我が国では、各分野で脱炭素社会の実現に向けての取り組みが加速しています。一方で、気候変動に伴う自然災害の激甚化、人口減少・少子高齢化、インフラの老朽化など多くの社会的課題に直面しております。また、建設業界では就労者の高齢化により担い手不足が深刻化してきており、近年は輸送従事者の就業時間の抑制による輸送費の高騰なども懸念されています。
ESCONは国内の技術と材料で構築した圧縮強度150N/mm2の超高強度を有する合成繊維補強コンクリートです。特徴として非常に緻密な組織を有するため、劣化因子の浸入がなく極めて高い耐久性を有しているので、構造物の長寿命化によるライフサイクルコストの低減が可能となります。さらに、超高強度を活かし構造部材の軽量化が実現でき、プレキャスト部材として採用した場合は、現場での省力化や輸送費の低減が可能となります。
また、現場での練混ぜ、打込みが可能であることや、高流動の特徴を有していることから過密配筋構造体へも対応でき、締固め作業も不要なことを確認しており、今後の適用拡大が期待されます。
上述するように、ESCONを用いることで構造物の長寿命化がはかれるため、従来のスクラップ&ビルドと比較し、ライフサイクルCO2の低減に期待でき、脱炭素社会の実現に向けて有効な手段になるものと考えます。
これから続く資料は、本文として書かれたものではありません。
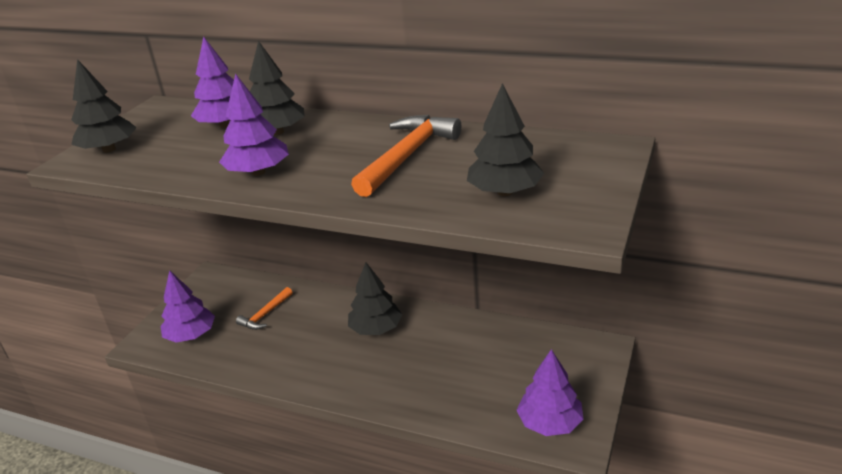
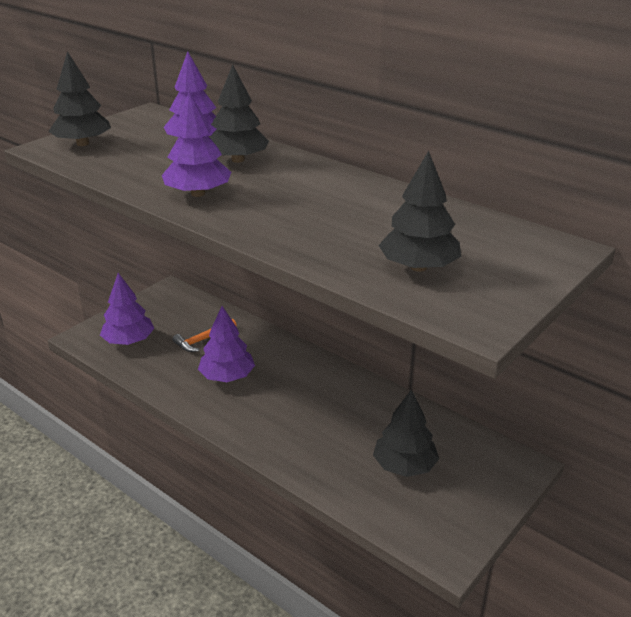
camera: 15 degrees right, 0 degrees up
(376, 329) = (300, 382): black tree -> black tree (404, 466)
(407, 156) = (345, 210): orange hammer -> none
(550, 423) = (430, 524): purple tree -> purple tree (227, 376)

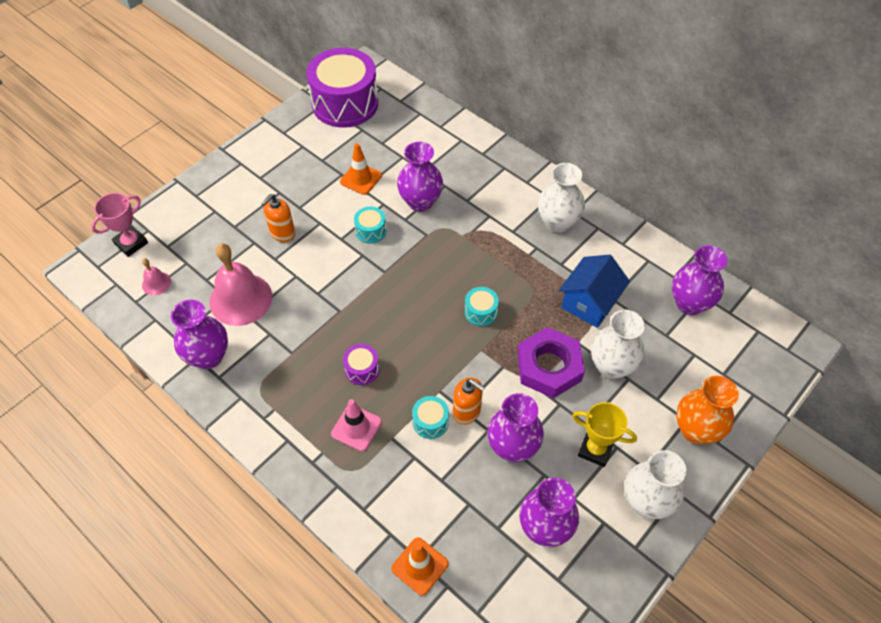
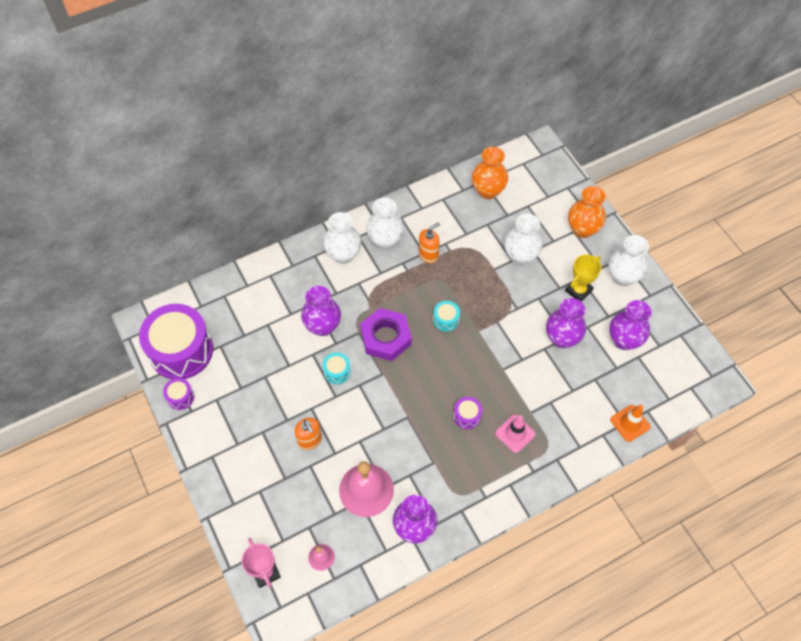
camera: 70 degrees left, 5 degrees up
(295, 120) = (180, 397): none -> purple drum
(361, 179) = (277, 363): orange traffic cone -> none
(430, 422) = (526, 383): turquoise drum -> none
(467, 412) = (526, 357): orange soap dispenser -> orange soap dispenser (428, 255)
(518, 191) = (343, 255): none -> white vase
(549, 367) = (507, 293): purple nut -> purple nut (386, 337)
(589, 303) = (464, 249): blue house -> none
(689, 303) = (488, 191): purple vase -> orange vase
このようにESCONは、わが国が抱える様々な課題を解決することが期待できる材料であります。当協会では、ESCONを用いた設計資料や現場施工する場合のマニュアル等を整備し、協会員各社様と共にESCONの普及拡大に努めております。
これからも社会インフラへのESCON技術の普及をめざしてさらに技術開発等を進めていきたいと考えておりますので、今後ともご支援ご協力を賜りますようお願い申し上げます。